Mac cut her off. “It’s okay, Veronica. I know things have been tight.”

 

Veronica opened her eyes and smiled weakly. “Mac, I’m so sorry. This isn’t how I imagined any of this.”

 

“Hey,” Mac said chidingly. “We both knew there was a chance it wouldn’t work. Look, I’ve already started looking around for another paying gig. Just to cover my bills, you know? And I can still come in as, like, a consultant next time you need me.” She gave a lopsided grin. “Of course, my prices are double for consulting.”

 

“Of course.” Veronica smiled, but inside she was cringing. It wasn’t just that she was letting Mac down, but on top of that she worried there’d never be another case complicated enough to require Mac’s technical savvy. She’d worked for her dad long enough to know the truth about the PI game—for every high-profile case, for every Sherlock-level puzzle, there were a hundred boring, petty cases.
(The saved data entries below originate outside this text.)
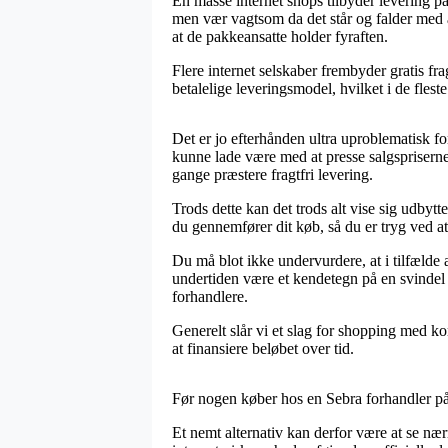
En masse internet shops tilbyder levering
men vær vagtsom da det står og falder med at
at de pakkeansatte holder fyraften.
Flere internet selskaber frembyder gratis f
betalelige leveringsmodel, hvilket i de flest
Det er jo efterhånden ultra uproblematisk fo
kunne lade være med at presse salgspriserne 
gange præstere fragtfri levering.
Trods dette kan det trods alt vise sig udby
du gennemfører dit køb, så du er tryg ved at
Du må blot ikke undervurdere, at i tilfælde a
undertiden være et kendetegn på en svindel n
forhandlere.
Generelt slår vi et slag for shopping med kor
at finansiere beløbet over tid.
Før nogen køber hos en Sebra forhandler på 
Et nemt alternativ kan derfor være at se n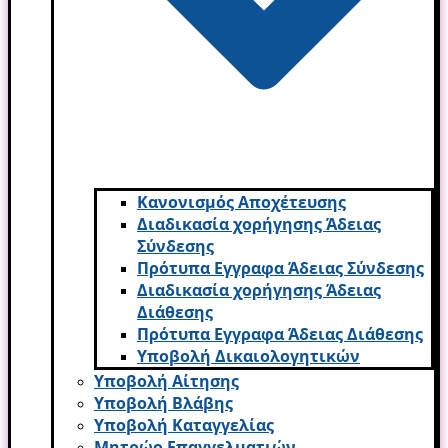
Κανονισμός Αποχέτευσης
Διαδικασία χορήγησης Άδειας
Σύνδεσης
Πρότυπα Εγγραφα Άδειας Σύνδεσης
Διαδικασία χορήγησης Άδειας
Διάθεσης
Πρότυπα Εγγραφα Άδειας Διάθεσης
Υποβολή Δικαιολογητικών
Υποβολή Αίτησης
Υποβολή Βλάβης
Υποβολή Καταγγελίας
Μητρώο Επαγγελματιών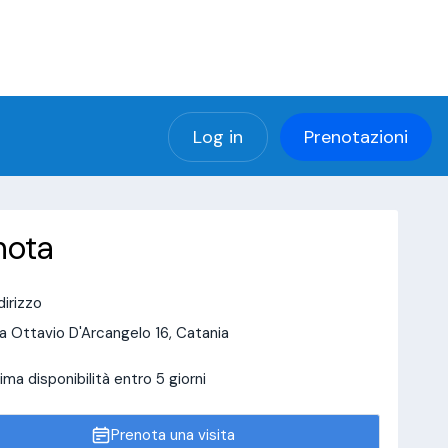
(using password: YES)
ng password: YES) in
a/page/doctor-page/include_data/data_user.php
Log in
Prenotazioni
nota
dirizzo
a Ottavio D'Arcangelo 16, Catania
ima disponibilità entro 5 giorni
Prenota una visita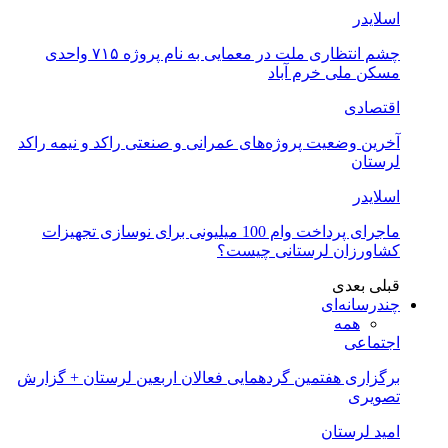
اسلایدر
چشم انتظاری ملت در معمایی به نام پروژه ۷۱۵ واحدی
مسکن ملی خرم آباد
اقتصادی
آخرین وضعیت پروژه‌های عمرانی و صنعتی راکد و نیمه راکد
لرستان
اسلایدر
ماجرای پرداخت وام 100 میلیونی برای نوسازی تجهیزات
کشاورزان لرستانی چیست؟
قبلی
بعدی
چندرسانه‌ای
همه
اجتماعی
برگزاری هفتمین گردهمایی فعالان اربعین لرستان + گزارش
تصویری
امید لرستان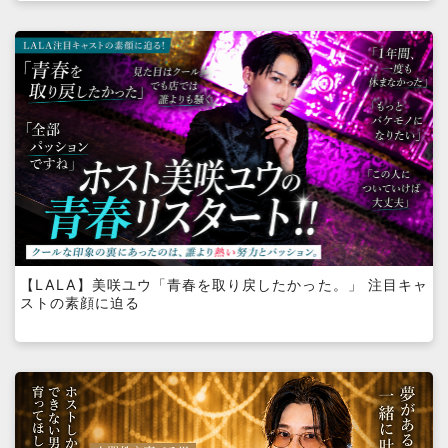
【LALA】美咲ユウ「青春を取り戻したかった。」 注目キャ
ストの素顔に迫る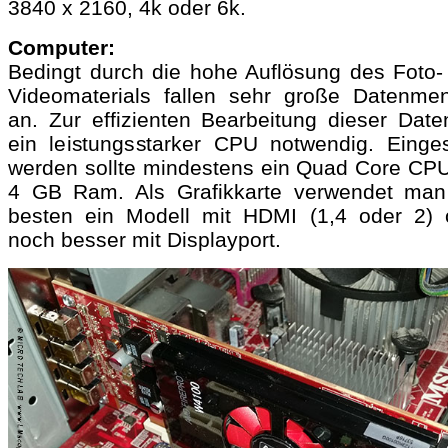
3840 x 2160, 4k oder 6k.
Computer:
Bedingt durch die hohe Auflösung des Foto-
Videomaterials fallen sehr große Datenme
an. Zur effizienten Bearbeitung dieser Daten
ein leistungsstarker CPU notwendig. Einges
werden sollte mindestens ein Quad Core CPU
4 GB Ram. Als Grafikkarte verwendet ma
besten ein Modell mit HDMI (1,4 oder 2) 
noch besser mit Displayport.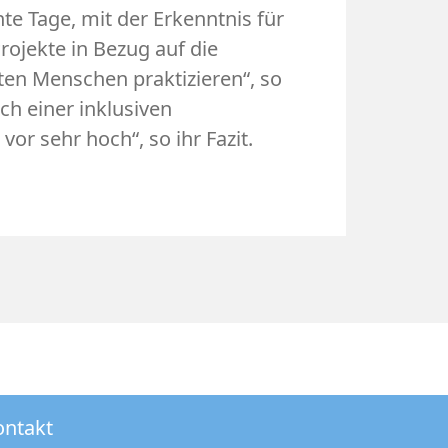
te Tage, mit der Erkenntnis für
rojekte in Bezug auf die
en Menschen praktizieren“, so
ach einer inklusiven
or sehr hoch“, so ihr Fazit.
ontakt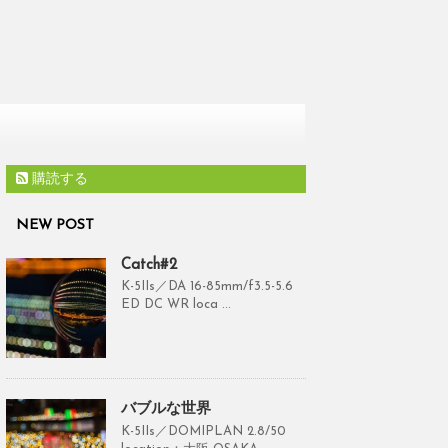
購読する
NEW POST
Catch#2
K-5IIs／DA 16-85mm/f3.5-5.6
ED DC WR loca ...
バブルな世界
K-5IIs／DOMIPLAN 2.8/50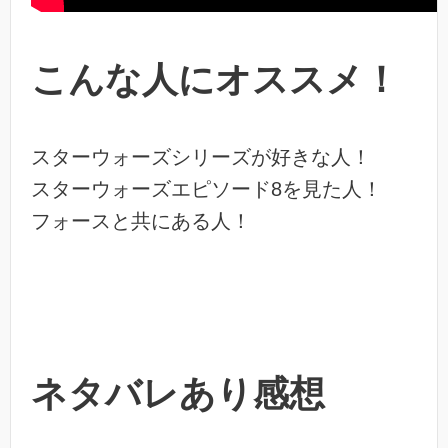
こんな人にオススメ！
スターウォーズシリーズが好きな人！
スターウォーズエピソード8を見た人！
フォースと共にある人！
ネタバレあり感想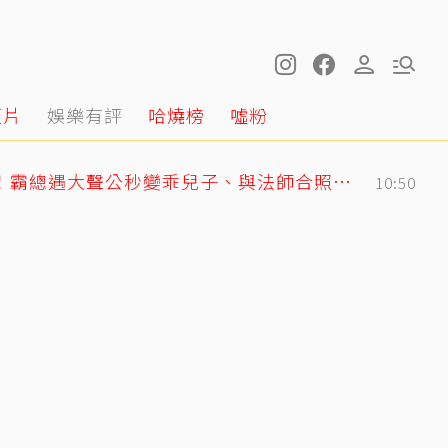
短片
娛樂有評
哈燒榜
噓粉
GD私下反差萌藏不住！霸總遇大聲公秒變乖兒子、與法師合照掀網暴動
10:50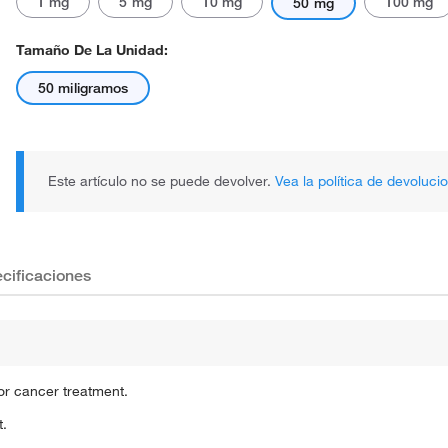
1 mg
5 mg
10 mg
100 mg
50 mg
Tamaño De La Unidad:
50 miligramos
Este artículo no se puede devolver.
Vea la política de devoluci
cificaciones
r cancer treatment.
t.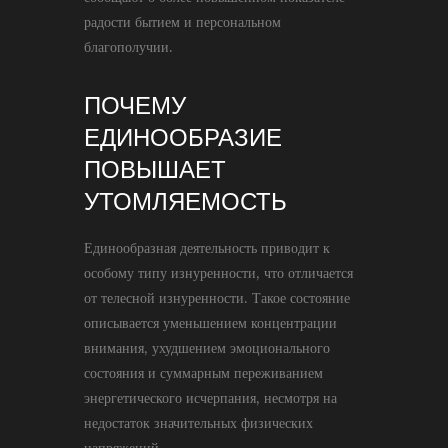
радости бытием и персональном
благополучии.
ПОЧЕМУ
ЕДИНООБРАЗИЕ
ПОВЫШАЕТ
УТОМЛЯЕМОСТЬ
Единообразная деятельность приводит к
особому типу изнуренности, что отличается
от телесной изнуренности. Такое состояние
описывается уменьшением концентрации
внимания, ухудшением эмоционального
состояния и суммарным переживанием
энергетического исчерпания, несмотря на
недостаток значительных физических
напряжений.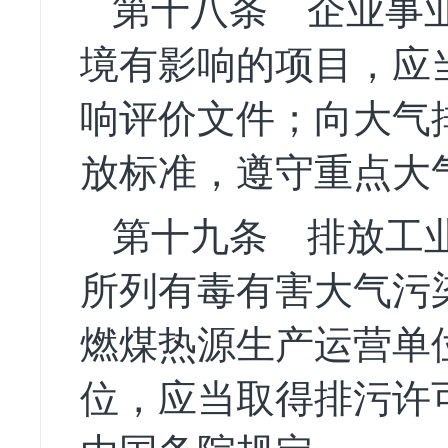
第十八条
企业事业
境有影响的项目，应
响评价文件；向大气
放标准，遵守重点大
第十九条
排放工业
所列有毒有害大气污
燃煤热源生产运营单
位，应当取得排污许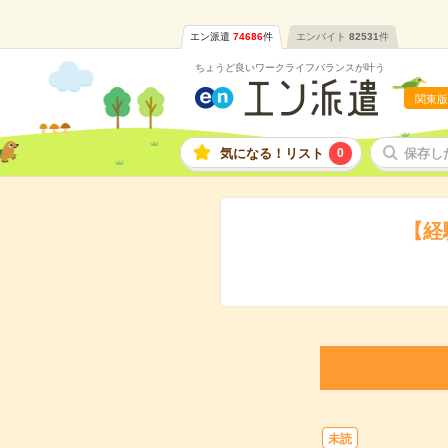
エン派遣
74686
件
エンバイト
82531
件
ちょうど良いワークライフバランスが叶う
関東版
気になる！リスト
0
保存し
【経
未読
And she was barely scoring the latter.

 

Was this really what she’d chosen? Over New York, over a corporate law job where she’d be pulling in six figures—before bonus time? Well, at this rate it wouldn’t last much longer. Unless something changed, she’d bring Mars Investigations—and all her father’s work—crashing down around her.

 

As if on cue, the door swung open. In walked a woman with chestnut curls flaring out from high cheekbones and a light wool suit tailored to fit her ample curves. Her stiletto heels rang sharply against the floor as she strode forward. She moved with heavy, almost sultry grace. Her dark, velvety eyes made a circuit of the room before finally coming to rest on the couch where Veronica sat.

 

“I’m looking for Keith Mars,” she said. “I need his help.”